→ Exercise 1:
List every section heading in the text on Python descriptors that comes after its title line "Descriptors".
→ Exercise 2:
Resume the text on Python descriptors from the point where it stops, carrying on after the last line shown.

→ Text section:
★ ★ ★ ★ ★
Descriptors

About Me

Hi, I’m Simeon Franklin.

Technical instructor at Twitter teaching Python + other stuff to the #flock.

Find me @simeonfranklin or http://simeonfranklin.com/

What are descriptors and why do I care?

Descriptors give us a powerful technique to write reusable code that can be shared between classes.
If you are working with classes and objects you need to understand all the tools at your disposal to write Pythonic code.
I’ll try to show some implementation patterns/anti-patterns and common use cases.

Great! Show me some descriptor magic!

First some background knowledge.
Warning: there may be details.
But knowledge is power, right? Stick with me.

Classes, objects, and attributes

Everybody already knows about classes and objects, right?

>>> class Circle(object):
...     PI = 3.14
...     def __init__(self, radius):
...         self.radius = radius
...
★ ★ ★ ★ ★
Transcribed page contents
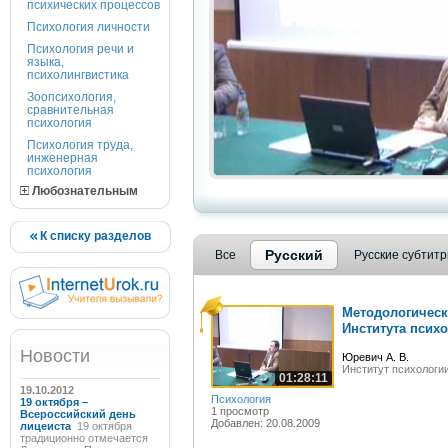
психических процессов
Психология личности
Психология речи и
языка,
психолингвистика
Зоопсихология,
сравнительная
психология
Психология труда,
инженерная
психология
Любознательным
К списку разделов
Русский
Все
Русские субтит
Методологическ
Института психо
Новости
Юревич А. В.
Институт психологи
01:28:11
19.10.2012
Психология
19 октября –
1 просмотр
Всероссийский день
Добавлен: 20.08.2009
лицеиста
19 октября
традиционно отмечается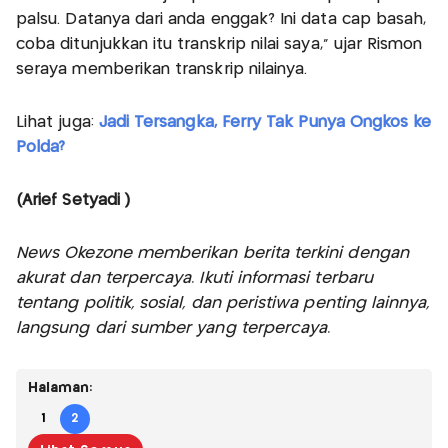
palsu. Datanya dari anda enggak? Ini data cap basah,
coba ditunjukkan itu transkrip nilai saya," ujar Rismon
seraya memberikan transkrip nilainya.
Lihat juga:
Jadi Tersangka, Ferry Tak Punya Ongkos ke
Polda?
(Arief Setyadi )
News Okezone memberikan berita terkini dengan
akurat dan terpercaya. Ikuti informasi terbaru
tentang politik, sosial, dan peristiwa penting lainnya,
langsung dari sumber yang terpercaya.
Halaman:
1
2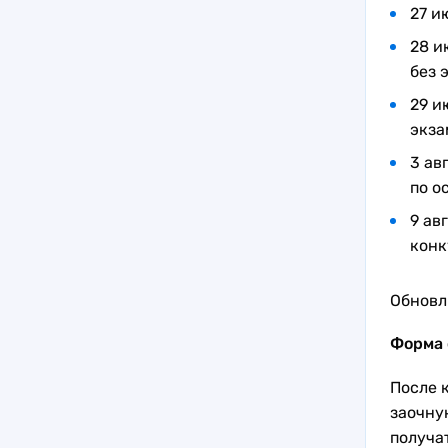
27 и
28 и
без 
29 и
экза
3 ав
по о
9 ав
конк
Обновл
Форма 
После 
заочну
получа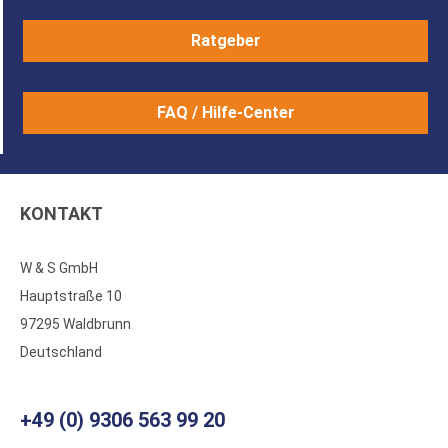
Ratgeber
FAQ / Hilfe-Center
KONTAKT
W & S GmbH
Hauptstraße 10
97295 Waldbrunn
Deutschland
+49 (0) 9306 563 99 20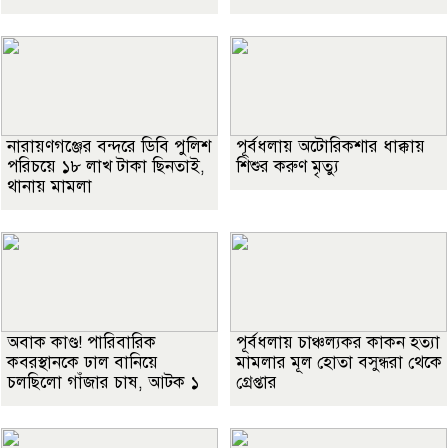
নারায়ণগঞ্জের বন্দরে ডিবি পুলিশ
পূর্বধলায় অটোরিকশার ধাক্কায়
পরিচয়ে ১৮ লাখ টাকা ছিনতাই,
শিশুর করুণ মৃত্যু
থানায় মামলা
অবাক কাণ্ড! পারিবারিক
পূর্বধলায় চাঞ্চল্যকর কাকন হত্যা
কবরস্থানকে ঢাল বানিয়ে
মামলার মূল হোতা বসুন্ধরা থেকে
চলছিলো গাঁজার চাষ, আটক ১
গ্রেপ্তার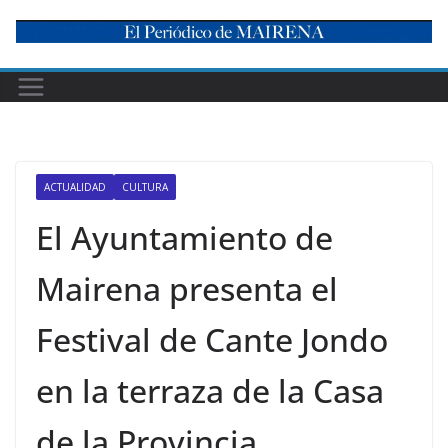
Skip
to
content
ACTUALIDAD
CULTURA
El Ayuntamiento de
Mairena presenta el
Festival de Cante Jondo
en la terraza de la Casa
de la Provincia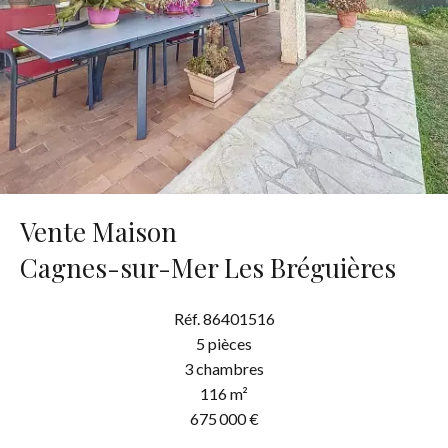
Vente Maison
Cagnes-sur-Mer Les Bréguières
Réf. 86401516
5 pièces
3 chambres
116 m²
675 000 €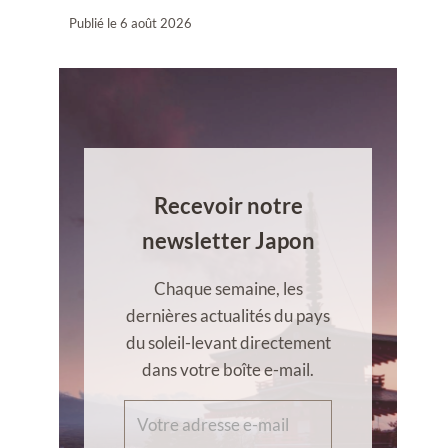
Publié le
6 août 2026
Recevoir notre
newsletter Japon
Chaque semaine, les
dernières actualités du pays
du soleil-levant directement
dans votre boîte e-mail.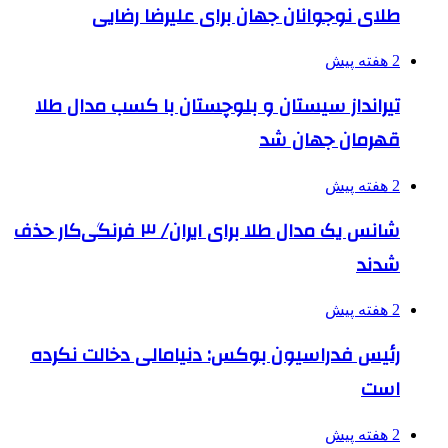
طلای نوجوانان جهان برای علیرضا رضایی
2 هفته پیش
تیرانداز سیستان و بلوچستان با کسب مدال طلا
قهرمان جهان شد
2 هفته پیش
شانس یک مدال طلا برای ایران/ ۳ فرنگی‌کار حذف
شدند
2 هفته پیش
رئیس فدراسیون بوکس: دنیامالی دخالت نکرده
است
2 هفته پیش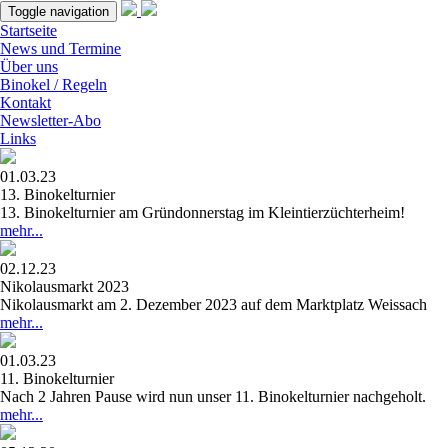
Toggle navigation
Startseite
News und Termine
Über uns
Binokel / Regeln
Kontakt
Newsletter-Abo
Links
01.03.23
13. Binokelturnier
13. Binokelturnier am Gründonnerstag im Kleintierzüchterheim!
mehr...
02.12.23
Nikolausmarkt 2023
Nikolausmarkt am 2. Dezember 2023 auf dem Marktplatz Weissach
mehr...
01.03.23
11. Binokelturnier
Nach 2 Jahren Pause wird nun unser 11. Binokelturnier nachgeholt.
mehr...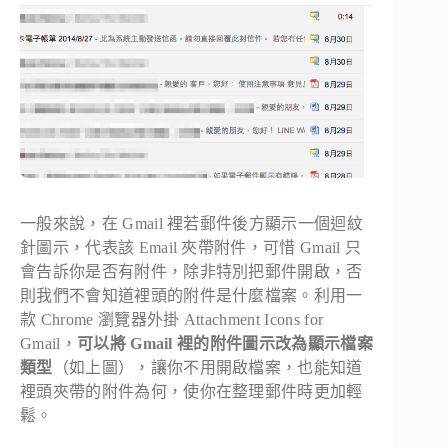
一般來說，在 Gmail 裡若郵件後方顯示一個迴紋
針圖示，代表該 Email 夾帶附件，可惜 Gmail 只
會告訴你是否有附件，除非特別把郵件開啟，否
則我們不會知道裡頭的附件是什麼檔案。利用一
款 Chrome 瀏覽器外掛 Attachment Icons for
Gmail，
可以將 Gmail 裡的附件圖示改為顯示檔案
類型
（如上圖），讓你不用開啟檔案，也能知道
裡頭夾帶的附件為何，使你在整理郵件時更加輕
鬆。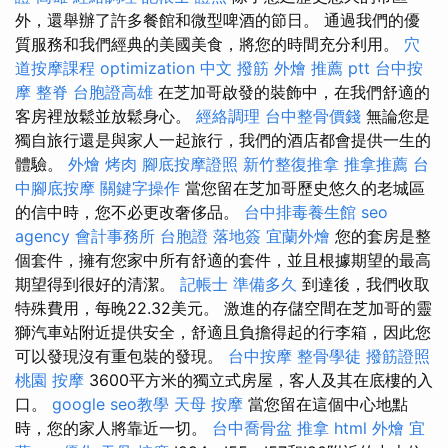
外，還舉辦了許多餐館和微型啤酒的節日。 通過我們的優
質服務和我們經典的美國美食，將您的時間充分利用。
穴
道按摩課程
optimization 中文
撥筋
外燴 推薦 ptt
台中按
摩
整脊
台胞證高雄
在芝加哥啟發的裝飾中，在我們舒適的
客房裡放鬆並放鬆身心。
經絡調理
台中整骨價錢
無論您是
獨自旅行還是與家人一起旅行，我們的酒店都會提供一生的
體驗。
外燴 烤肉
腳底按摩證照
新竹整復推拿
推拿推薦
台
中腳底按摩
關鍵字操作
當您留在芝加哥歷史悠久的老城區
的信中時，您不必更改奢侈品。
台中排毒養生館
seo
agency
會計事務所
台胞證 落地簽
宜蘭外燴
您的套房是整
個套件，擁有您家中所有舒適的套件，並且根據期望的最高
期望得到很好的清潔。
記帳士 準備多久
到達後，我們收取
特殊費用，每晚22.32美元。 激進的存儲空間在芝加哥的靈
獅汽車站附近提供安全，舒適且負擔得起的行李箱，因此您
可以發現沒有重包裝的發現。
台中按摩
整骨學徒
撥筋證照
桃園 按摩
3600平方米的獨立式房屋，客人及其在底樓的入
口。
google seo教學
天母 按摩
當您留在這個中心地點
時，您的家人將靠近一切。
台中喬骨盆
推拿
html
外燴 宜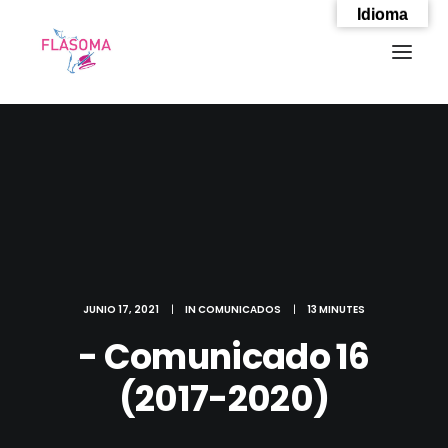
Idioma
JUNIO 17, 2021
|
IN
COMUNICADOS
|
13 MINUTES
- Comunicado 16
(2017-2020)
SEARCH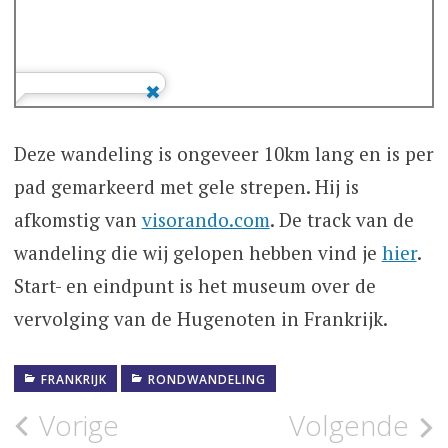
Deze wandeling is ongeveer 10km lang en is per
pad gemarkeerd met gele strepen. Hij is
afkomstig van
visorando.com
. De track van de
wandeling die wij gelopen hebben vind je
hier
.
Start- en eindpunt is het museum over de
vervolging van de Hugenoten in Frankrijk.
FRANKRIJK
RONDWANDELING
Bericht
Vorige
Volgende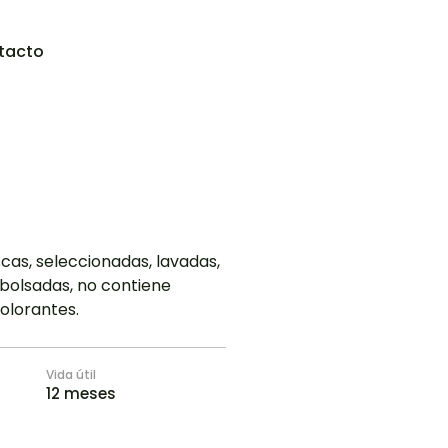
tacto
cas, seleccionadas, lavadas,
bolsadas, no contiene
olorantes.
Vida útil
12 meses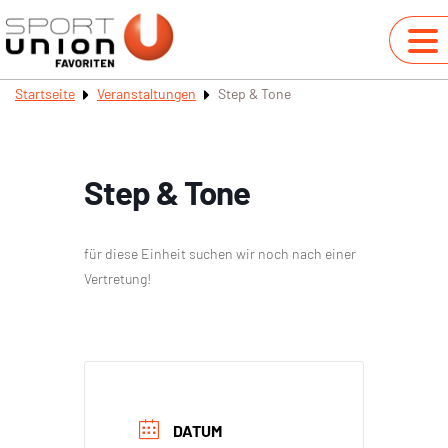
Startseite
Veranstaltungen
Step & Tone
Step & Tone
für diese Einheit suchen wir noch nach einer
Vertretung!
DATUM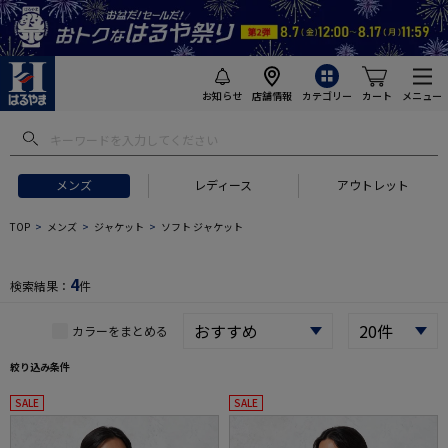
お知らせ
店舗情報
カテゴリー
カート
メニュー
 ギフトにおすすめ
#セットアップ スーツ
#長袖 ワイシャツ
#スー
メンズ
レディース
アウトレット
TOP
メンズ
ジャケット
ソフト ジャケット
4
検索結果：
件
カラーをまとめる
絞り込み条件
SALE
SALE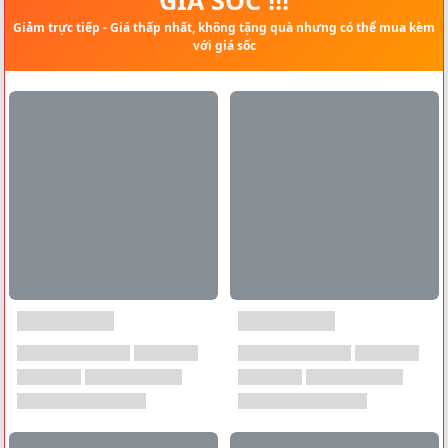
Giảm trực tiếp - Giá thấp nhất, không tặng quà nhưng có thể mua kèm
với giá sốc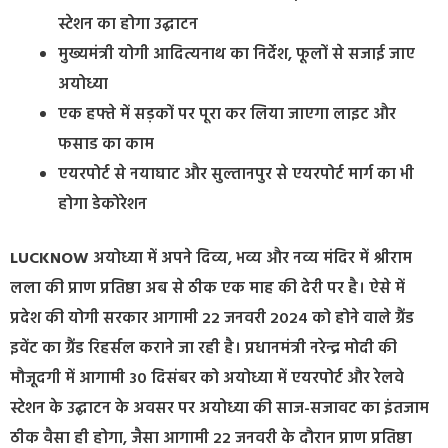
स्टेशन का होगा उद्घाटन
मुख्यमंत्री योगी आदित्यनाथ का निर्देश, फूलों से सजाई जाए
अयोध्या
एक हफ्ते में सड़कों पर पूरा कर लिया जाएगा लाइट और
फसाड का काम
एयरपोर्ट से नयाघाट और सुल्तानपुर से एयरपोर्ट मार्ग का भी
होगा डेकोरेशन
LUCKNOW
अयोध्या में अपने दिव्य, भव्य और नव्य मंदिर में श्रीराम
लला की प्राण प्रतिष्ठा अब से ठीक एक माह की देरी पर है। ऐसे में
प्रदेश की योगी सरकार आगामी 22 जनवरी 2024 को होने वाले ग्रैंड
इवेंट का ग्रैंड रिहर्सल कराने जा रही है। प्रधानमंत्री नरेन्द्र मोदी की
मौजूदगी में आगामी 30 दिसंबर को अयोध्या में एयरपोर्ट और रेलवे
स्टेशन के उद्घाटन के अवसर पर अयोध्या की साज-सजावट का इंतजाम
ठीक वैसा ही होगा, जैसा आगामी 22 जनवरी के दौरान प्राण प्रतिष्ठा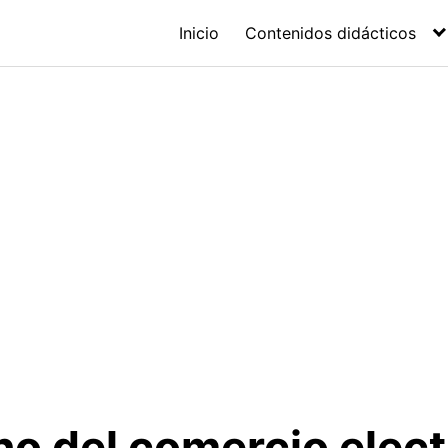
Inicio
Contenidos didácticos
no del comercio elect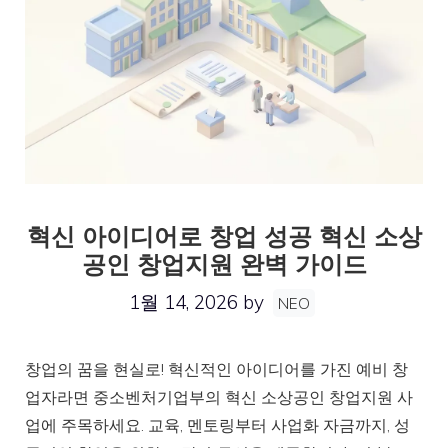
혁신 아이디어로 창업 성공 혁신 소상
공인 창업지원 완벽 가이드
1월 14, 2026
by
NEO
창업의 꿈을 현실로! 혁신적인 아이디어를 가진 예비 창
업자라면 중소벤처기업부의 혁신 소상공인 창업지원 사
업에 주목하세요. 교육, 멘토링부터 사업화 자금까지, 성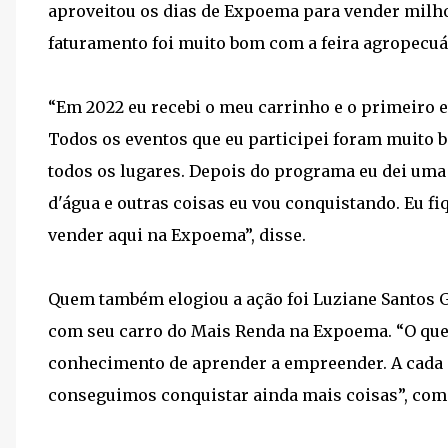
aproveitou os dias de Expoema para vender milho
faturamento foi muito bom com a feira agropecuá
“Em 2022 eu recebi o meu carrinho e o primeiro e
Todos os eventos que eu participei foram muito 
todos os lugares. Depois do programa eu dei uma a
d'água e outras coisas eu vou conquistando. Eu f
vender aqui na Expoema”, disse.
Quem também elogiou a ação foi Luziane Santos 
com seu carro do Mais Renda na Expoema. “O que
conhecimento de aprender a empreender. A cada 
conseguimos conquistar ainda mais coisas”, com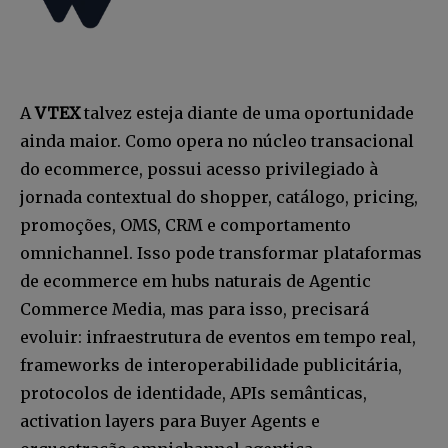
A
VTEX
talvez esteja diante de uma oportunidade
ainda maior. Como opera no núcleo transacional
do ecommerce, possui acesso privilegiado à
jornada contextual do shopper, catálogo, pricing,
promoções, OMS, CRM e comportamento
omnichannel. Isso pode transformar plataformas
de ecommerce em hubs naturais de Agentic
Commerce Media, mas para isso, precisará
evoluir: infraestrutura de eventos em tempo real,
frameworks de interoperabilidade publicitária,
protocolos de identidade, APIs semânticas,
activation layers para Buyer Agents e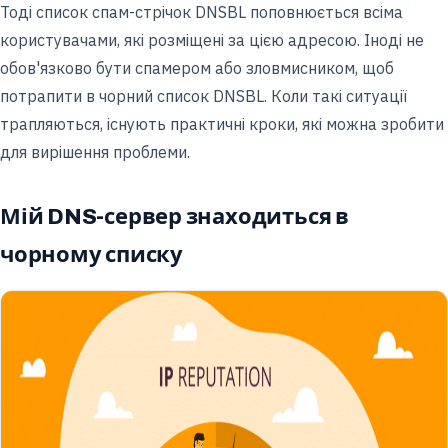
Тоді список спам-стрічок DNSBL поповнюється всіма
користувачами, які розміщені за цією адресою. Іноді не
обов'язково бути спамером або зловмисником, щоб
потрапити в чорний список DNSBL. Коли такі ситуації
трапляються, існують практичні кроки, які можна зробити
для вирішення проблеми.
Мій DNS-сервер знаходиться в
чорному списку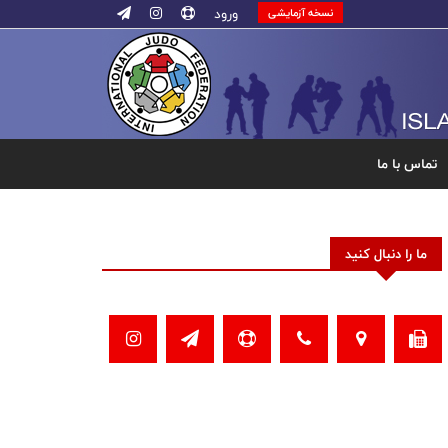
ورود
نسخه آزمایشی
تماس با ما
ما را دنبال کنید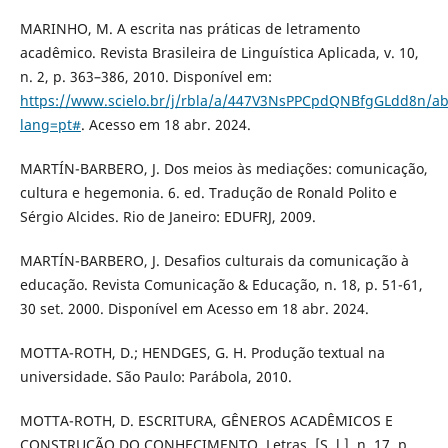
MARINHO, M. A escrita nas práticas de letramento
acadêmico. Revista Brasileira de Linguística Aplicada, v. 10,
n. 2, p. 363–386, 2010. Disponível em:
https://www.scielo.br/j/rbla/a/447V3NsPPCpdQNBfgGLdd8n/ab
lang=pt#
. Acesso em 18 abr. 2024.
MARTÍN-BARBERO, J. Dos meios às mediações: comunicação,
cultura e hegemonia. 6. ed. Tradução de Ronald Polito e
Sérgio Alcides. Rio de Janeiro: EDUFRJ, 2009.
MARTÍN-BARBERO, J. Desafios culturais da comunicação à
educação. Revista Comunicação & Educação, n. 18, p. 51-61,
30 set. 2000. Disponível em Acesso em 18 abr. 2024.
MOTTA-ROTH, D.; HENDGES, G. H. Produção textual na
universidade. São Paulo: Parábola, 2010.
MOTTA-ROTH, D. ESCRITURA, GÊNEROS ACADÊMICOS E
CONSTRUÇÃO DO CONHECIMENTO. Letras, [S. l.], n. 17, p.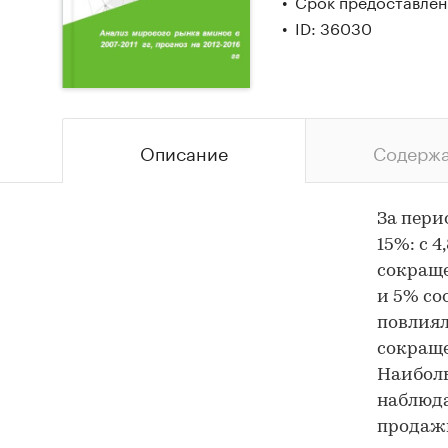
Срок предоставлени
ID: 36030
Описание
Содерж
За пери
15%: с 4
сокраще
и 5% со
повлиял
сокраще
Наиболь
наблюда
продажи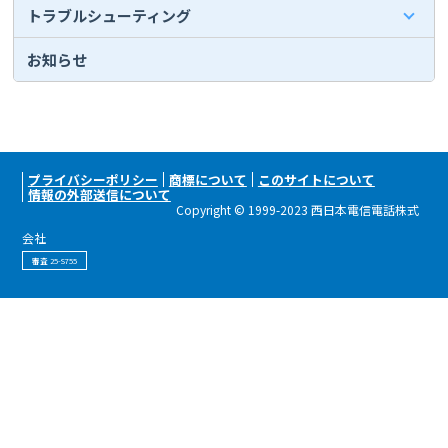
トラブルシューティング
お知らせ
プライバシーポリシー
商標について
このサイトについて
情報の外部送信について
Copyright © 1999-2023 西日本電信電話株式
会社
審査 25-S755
★ ★ ★ ★ ★
→ Exercise response 1:
About Me
What are descriptors and why do I care?
Great! Show me some descriptor magic!
Classes, objects, and attributes

→ Exercise response 2:
>>> mycircle = Circle(2)
>>> mycircle.radius
2
>>> mycircle.PI
3.14

How about object attributes vs class attributes?

Object Attribute Access

When you access an attribute of an object like mycircle.radius you are actually getting back a value stored in a dict on the object.

>>> mycircle.__dict__
{'radius': 2}

Class attribute access

But of course you can fall back to class level attributes which are stored in a dict on the class.

>>> Circle.PI
3.14
>>> Circle.__dict__
dict_proxy({...'PI': 3.14...})
>>> mycircle.PI
3.14

Well - dict -like thing at least. dict_proxy is used by Python where you need a dict but don’t want to allow modifications. You can use this yourself in Python 3.3 with collections.MappingView

Just Three Simple Rules!

We can build some rules to model our understanding so far.

Accessing an attribute on an object like obj.foo gets you:

the corresponding value in obj.__dict__ if it exists
or else it falls back to look in the type(obj).__dict__
And assignment always creates an entry in obj.__dict__.

Plus inheritance

Adding inheritance to the mix just means paying attention to the mro.

>>> class Widget(object):
...     copyright = "Witrett, inc."
...
>>> class Circle(Widget):
...     PI = 3.14
...     def __init__(self, radius):
...         self.radius = radius
...

>>> mycircle = Circle(2)
>>> type(mycircle).mro()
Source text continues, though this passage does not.